RELATED: 7 Questions Not to Ask a Mom on Sabbatical

It's been three months since and things are looking up. I've managed to get a new car that I can rely on. I'm no longer scared of driving in bumper to bumper traffic and fearing my car will overheat. I've been able to get caught up with my rent and house expenses. And after several years, I'm no longer qualified for social services. I'm very grateful states can provide a source of money and food assistance to families in need when the shit hits the fan. These resources and services carried me through the darkest of times. It took years before I went to the welfare office to apply for assistance. My pride and ego tricked me into believing I was too good to receive help. Today I know there is no such thing as being "too good" to receive support.

The daily experience of caring for my son gave me a sense of meaning and reason for being. I find that I'm having to reframe who I am without him.

Yes things are better, but there are still days when things are hard. I didn't go into this mom sabbatical thinking it would be easy living without my son. I see him here and there when I can squeeze some time in and speak to him on evenings between jobs. Sometimes being away from my son is just excruciating—the "I can't catch my breath" type of excruciating.

The other morning he called at 7 a.m. to wish me happy birthday. I love how connected he is to me. His little voice sounded like sweet love to my ears. He sang happy birthday and even asked me how my birthday was a few days later when we spoke again. Times like these are bittersweet because on one hand I'm no longer depressed and in a state of fear of the bottom falling out, and on the other hand not seeing my son and working so much can be difficult. When I do see him, the first things I notice are changes that I don't get to participate in.

Times like these also make me wish his father and I had been able to work it out. Honestly there are days when I ask myself, could we have figured out a way to stay together? I've even shared these thoughts with a couple of my closest friends and they have all given me the side-eye. Each of them in their own way have come to check my emotional temperature to see if I'm just sick from being without my son for an extended period of time.

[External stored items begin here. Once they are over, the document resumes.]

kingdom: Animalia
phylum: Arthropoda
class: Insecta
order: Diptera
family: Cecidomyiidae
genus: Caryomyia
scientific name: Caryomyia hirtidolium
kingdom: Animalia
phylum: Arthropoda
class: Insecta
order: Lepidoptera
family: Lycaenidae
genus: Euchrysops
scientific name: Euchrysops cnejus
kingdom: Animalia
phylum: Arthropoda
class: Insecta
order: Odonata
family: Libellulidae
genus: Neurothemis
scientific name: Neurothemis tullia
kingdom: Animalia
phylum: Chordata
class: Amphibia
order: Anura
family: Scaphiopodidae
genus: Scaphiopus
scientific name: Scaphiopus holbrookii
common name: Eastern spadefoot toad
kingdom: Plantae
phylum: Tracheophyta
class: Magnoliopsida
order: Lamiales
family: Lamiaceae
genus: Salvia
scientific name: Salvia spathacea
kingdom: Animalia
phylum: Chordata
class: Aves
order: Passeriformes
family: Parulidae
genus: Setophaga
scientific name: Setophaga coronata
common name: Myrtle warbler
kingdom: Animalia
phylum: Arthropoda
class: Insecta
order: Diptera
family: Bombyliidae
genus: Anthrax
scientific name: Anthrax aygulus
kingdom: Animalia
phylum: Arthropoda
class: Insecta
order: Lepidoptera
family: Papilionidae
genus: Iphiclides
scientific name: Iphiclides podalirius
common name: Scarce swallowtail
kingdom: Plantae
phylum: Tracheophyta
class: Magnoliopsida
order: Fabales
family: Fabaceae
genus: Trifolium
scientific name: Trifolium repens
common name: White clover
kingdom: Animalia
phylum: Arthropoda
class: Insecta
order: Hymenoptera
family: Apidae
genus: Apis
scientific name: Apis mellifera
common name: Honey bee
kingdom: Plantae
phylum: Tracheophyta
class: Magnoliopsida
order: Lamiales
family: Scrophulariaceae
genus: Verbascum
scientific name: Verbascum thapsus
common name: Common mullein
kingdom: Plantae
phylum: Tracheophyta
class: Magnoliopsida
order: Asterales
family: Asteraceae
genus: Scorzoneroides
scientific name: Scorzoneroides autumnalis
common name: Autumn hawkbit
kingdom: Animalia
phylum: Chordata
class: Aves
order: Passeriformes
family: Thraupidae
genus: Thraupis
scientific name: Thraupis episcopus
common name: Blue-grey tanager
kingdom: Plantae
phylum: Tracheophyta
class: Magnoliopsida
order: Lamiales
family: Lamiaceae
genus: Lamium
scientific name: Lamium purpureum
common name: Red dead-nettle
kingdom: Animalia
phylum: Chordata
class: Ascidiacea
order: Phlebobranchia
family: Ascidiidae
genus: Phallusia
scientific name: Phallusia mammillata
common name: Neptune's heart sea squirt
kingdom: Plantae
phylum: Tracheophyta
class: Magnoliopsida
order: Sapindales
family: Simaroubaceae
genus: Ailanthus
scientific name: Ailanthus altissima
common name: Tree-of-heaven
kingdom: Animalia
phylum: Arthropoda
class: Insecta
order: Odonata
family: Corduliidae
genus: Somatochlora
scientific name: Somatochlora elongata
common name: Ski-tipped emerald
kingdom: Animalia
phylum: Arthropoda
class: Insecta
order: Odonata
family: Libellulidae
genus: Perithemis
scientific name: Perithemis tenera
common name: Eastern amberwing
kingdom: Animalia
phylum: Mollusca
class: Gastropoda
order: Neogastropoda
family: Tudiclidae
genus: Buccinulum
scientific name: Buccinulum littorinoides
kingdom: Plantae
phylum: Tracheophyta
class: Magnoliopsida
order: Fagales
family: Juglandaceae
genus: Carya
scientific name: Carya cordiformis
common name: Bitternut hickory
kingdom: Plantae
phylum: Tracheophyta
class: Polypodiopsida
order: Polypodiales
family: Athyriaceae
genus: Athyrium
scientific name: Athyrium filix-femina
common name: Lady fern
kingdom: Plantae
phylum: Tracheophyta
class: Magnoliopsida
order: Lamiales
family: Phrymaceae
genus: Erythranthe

Being a co-parent is difficult, but being a single woman without her child is an exceptional feeling that leaves me scratching my head. I honestly find myself feeling like I have no purpose. On most days I go into the refrigerator and realize I don't have enough food to prepare a full meal. When my son was home, my cabinets where stocked with food for us both. I prepared a meal every day. Now, I'm eating out (and my butt shows it). The daily experience of caring for my son gave me a sense of meaning and reason for being. I find that I'm having to reframe who I am without him.

RELATED: 4 Tips for a Peaceful Divorce

Being away from your child for an extended period of time can be hard on your psyche. On the hard days, I'm grateful for my new emotional stability, but I'm also acutely aware of missing my son and what I created for our life together. On the hard days I fantasize that his father and I could have made it. Sometimes I even cry about feeling like a failure as mother and a wife. While I'm grateful I'm not also worrying about my car breaking down or being evicted, the hard days are real and they really suck.